• _Task requirements_
a) According to the forum thread on the IEC age limit, until what date is the first poster's approved working holiday visa valid?
b) Retype the records word for word, starting at their first line and stopping after the line that contains "അകാലജാതനെപ്പോലെയുള്ള". Leave the pictures out of your copy.

[Start Given text]

# IEC Age Limit For Australians



## GRETZKY427 (Jan 5, 2013)

Will Canada follow suit for Australian citizens as for New Zealand, upping the age limit from 30 to 35.

Kiwis Up To The Age of 35 Can Do It #Canada | Working Holiday Visa Guide

Im 31...although my IEC WHV has been approved and is valid until the 28th Feb (would be the day i have to leave Australia by) but due to a couple of family deaths  i have had to watch my visa count down the day and waste away 

Ive look on the net everywhere and cant see if Canada will do the same for Australians wanting to go to Canada on the IEC WHV.


----------



## colchar (Oct 25, 2011)

Nobody here can answer that, only the government can.


----------



## GRETZKY427 (Jan 5, 2013)

I mean if anyone has heard anything on the grapevine perhaps.


----------



## colchar (Oct 25, 2011)

GRETZKY427 said:


> I mean if anyone has heard anything on the grapevine perhaps.



The grapevine would be nothing but unsubstantiated rumours.


----------



## Liam(at)Large (Sep 2, 2012)

It's a reciprocal agreement between both governments... Contact your local MP about allowing Canadians to do working holidays in Australia until they are 35.


----------

[End Given text]
[Start Supplied data]

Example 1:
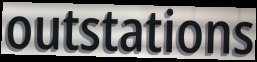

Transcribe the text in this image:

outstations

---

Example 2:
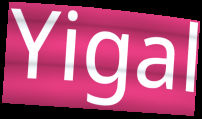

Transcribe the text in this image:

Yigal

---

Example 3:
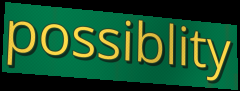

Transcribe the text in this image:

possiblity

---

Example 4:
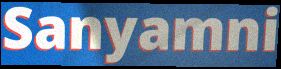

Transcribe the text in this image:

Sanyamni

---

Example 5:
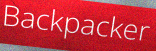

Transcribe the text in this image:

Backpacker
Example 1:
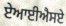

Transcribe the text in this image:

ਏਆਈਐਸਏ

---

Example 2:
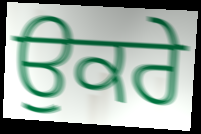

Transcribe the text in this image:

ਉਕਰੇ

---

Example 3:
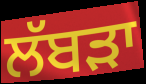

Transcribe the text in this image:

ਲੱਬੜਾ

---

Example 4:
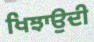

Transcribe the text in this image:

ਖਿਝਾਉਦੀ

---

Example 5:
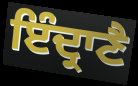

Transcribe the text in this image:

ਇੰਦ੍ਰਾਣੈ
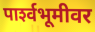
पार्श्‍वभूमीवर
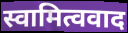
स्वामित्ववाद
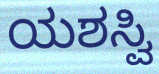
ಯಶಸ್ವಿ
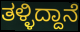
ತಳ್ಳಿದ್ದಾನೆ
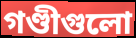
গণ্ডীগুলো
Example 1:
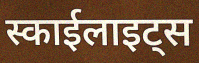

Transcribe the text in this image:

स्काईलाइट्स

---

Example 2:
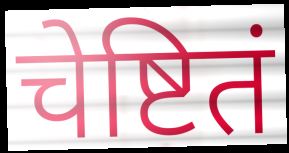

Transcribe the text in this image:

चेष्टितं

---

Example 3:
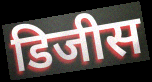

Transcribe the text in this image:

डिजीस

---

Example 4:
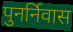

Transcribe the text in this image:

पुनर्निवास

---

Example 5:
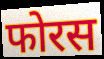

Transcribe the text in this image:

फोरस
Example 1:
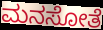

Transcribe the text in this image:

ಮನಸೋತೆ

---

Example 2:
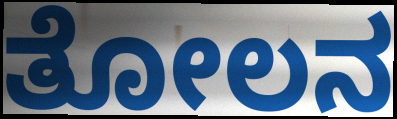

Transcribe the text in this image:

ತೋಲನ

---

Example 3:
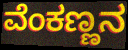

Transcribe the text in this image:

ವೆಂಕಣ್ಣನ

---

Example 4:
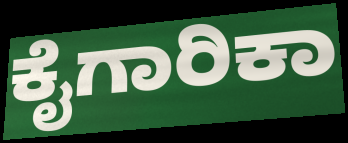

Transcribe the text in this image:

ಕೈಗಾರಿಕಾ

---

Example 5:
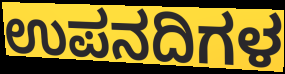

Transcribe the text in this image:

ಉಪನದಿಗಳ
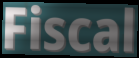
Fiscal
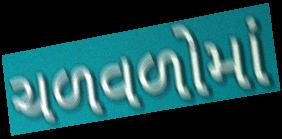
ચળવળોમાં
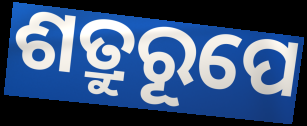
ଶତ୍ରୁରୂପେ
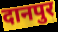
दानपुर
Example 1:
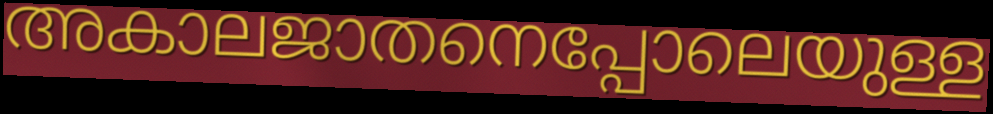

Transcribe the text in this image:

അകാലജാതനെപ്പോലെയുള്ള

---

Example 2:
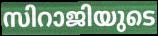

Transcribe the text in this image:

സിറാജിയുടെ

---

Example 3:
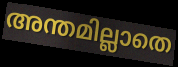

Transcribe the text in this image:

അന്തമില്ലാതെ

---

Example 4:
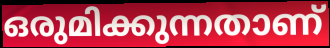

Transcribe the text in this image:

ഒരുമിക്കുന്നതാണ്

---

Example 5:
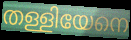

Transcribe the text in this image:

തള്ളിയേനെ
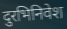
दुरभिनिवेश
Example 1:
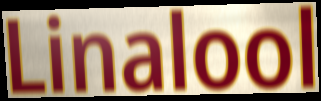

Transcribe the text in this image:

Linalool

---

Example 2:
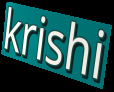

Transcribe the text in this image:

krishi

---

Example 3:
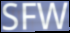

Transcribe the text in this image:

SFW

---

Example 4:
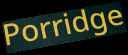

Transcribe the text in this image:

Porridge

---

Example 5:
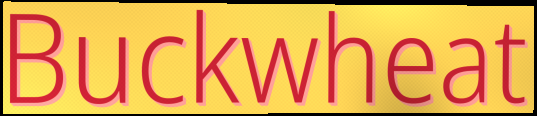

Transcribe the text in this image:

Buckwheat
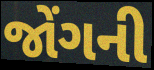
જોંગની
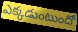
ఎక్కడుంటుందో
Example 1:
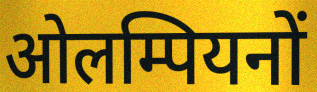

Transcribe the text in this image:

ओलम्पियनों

[End Supplied data]

• _Answers provided_
a) The 28th of February.

b)
Example 1:

Transcribe the text in this image:

outstations

---

Example 2:

Transcribe the text in this image:

Yigal

---

Example 3:

Transcribe the text in this image:

possiblity

---

Example 4:

Transcribe the text in this image:

Sanyamni

---

Example 5:

Transcribe the text in this image:

Backpacker
Example 1:

Transcribe the text in this image:

ਏਆਈਐਸਏ

---

Example 2:

Transcribe the text in this image:

ਉਕਰੇ

---

Example 3:

Transcribe the text in this image:

ਲੱਬੜਾ

---

Example 4:

Transcribe the text in this image:

ਖਿਝਾਉਦੀ

---

Example 5:

Transcribe the text in this image:

ਇੰਦ੍ਰਾਣੈ
पार्श्‍वभूमीवर
स्वामित्ववाद
ಯಶಸ್ವಿ
ತಳ್ಳಿದ್ದಾನೆ
গণ্ডীগুলো
Example 1:

Transcribe the text in this image:

स्काईलाइट्स

---

Example 2:

Transcribe the text in this image:

चेष्टितं

---

Example 3:

Transcribe the text in this image:

डिजीस

---

Example 4:

Transcribe the text in this image:

पुनर्निवास

---

Example 5:

Transcribe the text in this image:

फोरस
Example 1:

Transcribe the text in this image:

ಮನಸೋತೆ

---

Example 2:

Transcribe the text in this image:

ತೋಲನ

---

Example 3:

Transcribe the text in this image:

ವೆಂಕಣ್ಣನ

---

Example 4:

Transcribe the text in this image:

ಕೈಗಾರಿಕಾ

---

Example 5:

Transcribe the text in this image:

ಉಪನದಿಗಳ
Fiscal
ચળવળોમાં
ଶତ୍ରୁରୂପେ
दानपुर
Example 1:

Transcribe the text in this image:

അകാലജാതനെപ്പോലെയുള്ള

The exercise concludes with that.